┌─ TEXT BLOCK

We try to put insane defaults. You know, a lot of the times, these academic algorithms have a lot stuff to tune, a lot of internal parameters and little tweaks and knobs you can turn. So we tried to put some SANE defaults in there and also support it as kind of a big deal is coming from the academic community. Well, you probably know how it works. You get money for some project, and then the, you know, the project ends and everything is kinda abandoned. You you hope you get some publications out of it because that's that's that's your KPI. That's your metric of success. But the software rallies, and so the quality of the software reflects that. So with genshin, we you know, it's been going on for, what, now 7, 8 years.
And we wrote 1, 000 and thousands of, replies on the mailing list and with all sorts of stuff to workshops to to help people use it and so on. So I think that's another big part, not not the technical or academic side of the algorithms, but also the fact that we're trying to make it useful and make make sure people get some sort of feedback for what they're trying to do.
[00:15:08] Unknown:
Yeah. Particularly for tools in, spaces, complex as natural language processing, having some measure of support behind the tool, I imagine, is an immeasurable boon to people who are trying to work with gensim. And if I heard you correctly, it sounds like for generating the corpus for gensim, it sounds like it might need to be preprocessed using something like NLTK or spaCy, or can you just feed it raw text?

└─
┌─ SUPPLIED DATA

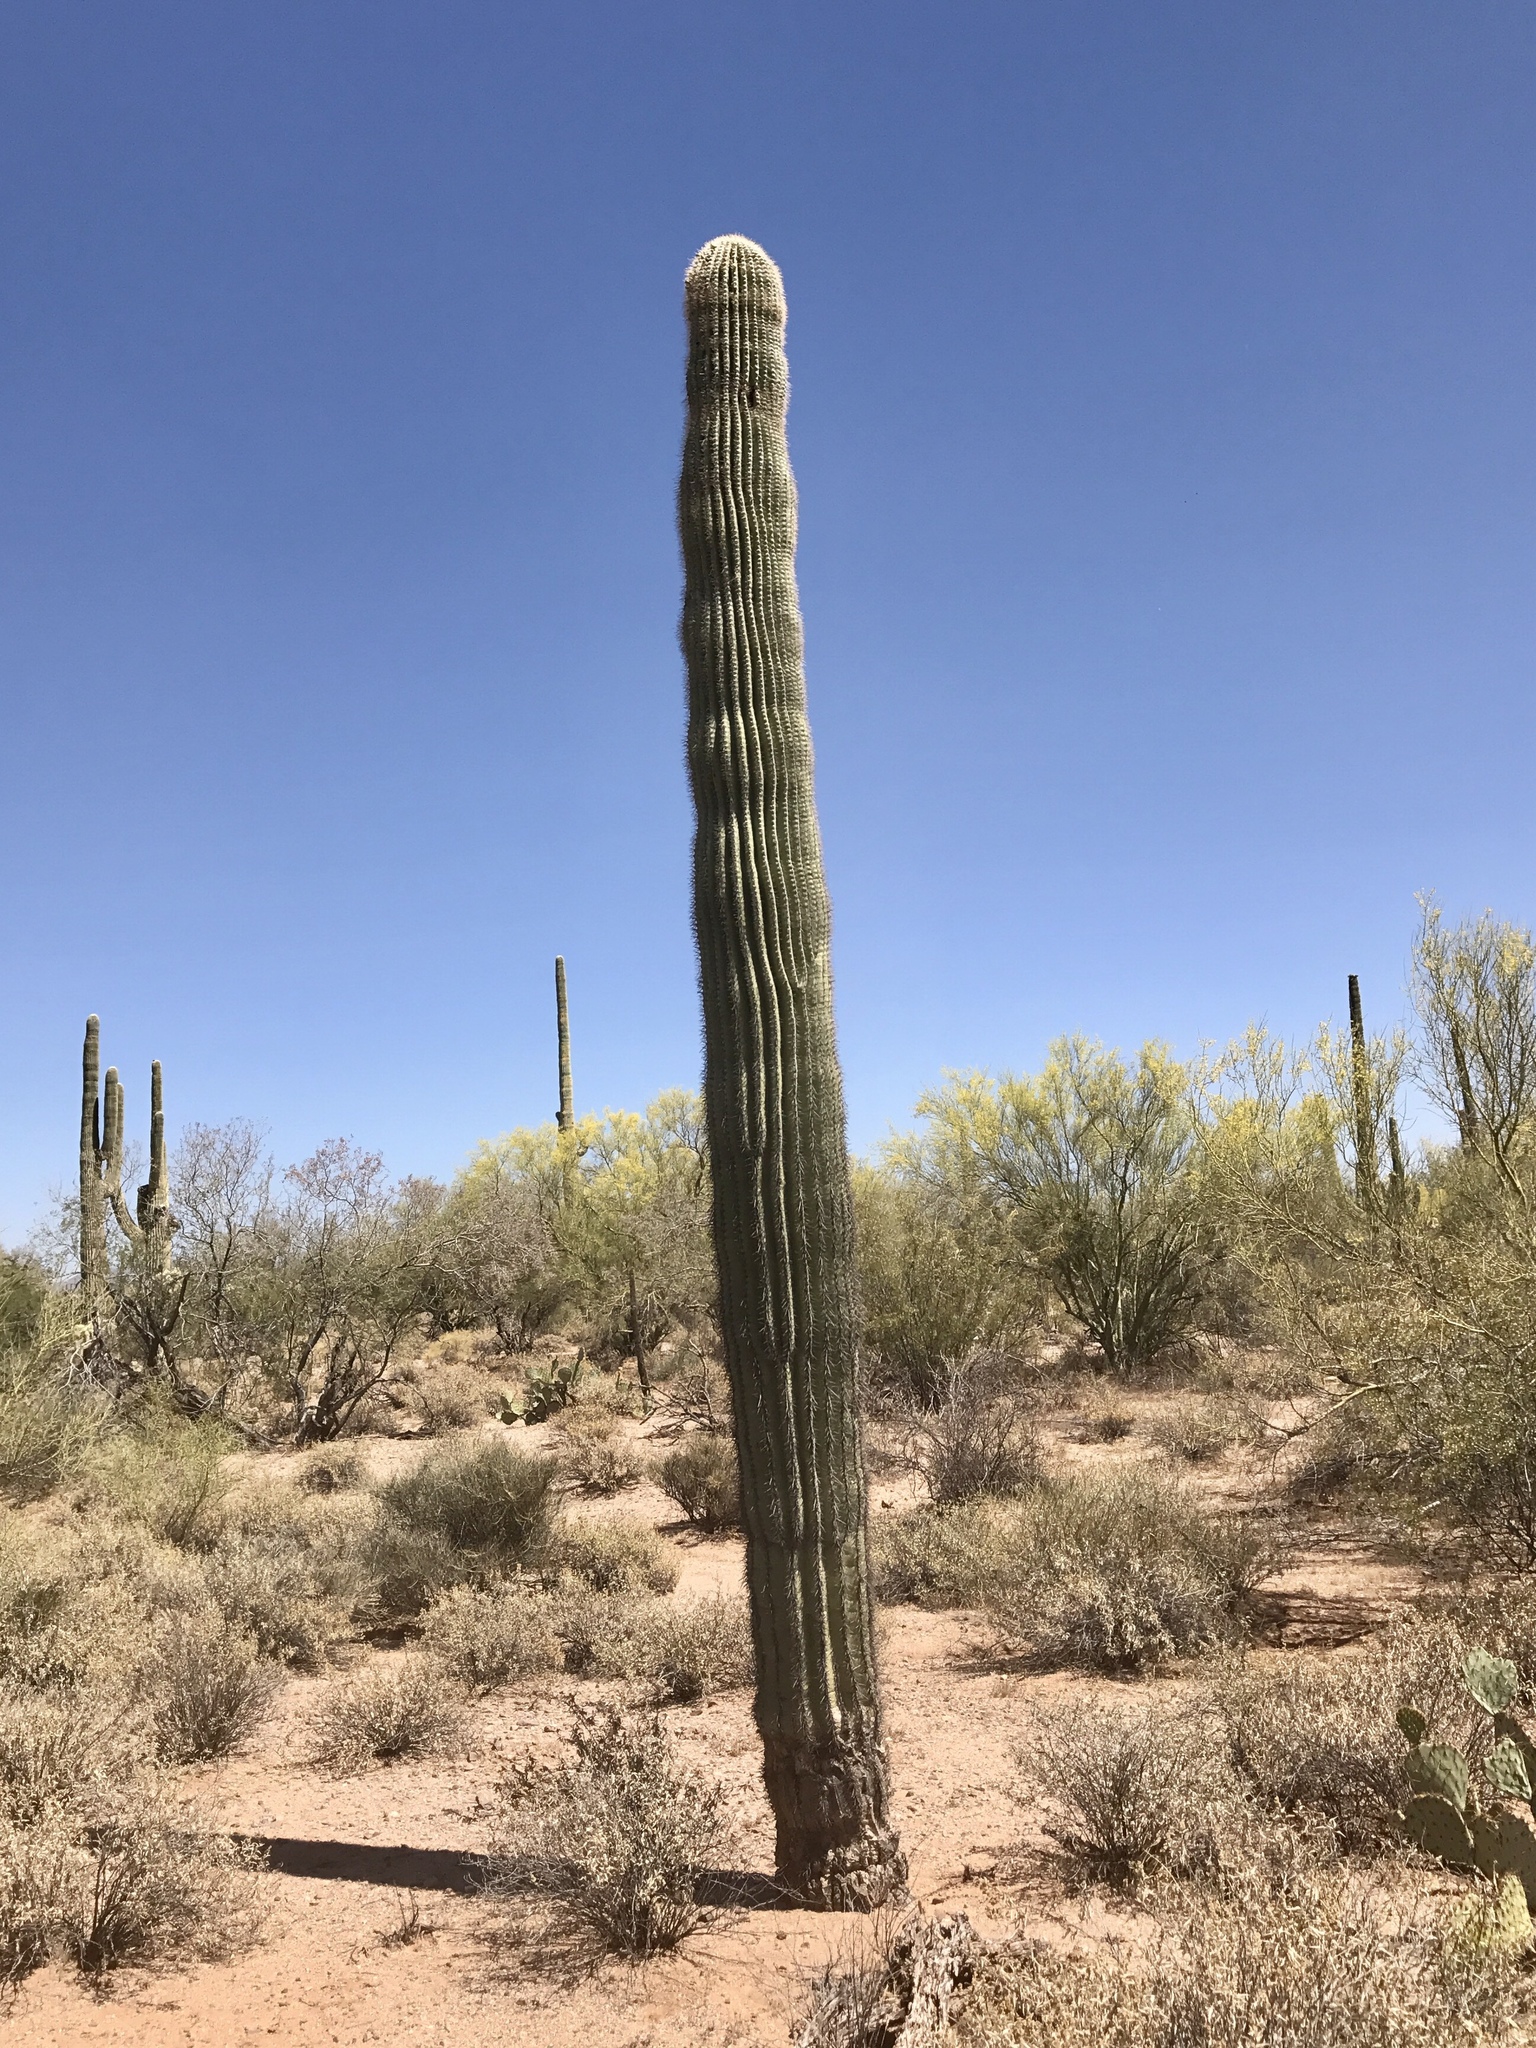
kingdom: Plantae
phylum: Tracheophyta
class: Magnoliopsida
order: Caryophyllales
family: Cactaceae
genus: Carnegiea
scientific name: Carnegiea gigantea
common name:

└─

[PROMPT]:
From the transcript, extract the stretch from "And we wrote" through "trying to do.". These rows come from a separate source and are unrelated to the transcript.

[ANSWER]:
And we wrote 1, 000 and thousands of, replies on the mailing list and with all sorts of stuff to workshops to to help people use it and so on. So I think that's another big part, not not the technical or academic side of the algorithms, but also the fact that we're trying to make it useful and make make sure people get some sort of feedback for what they're trying to do.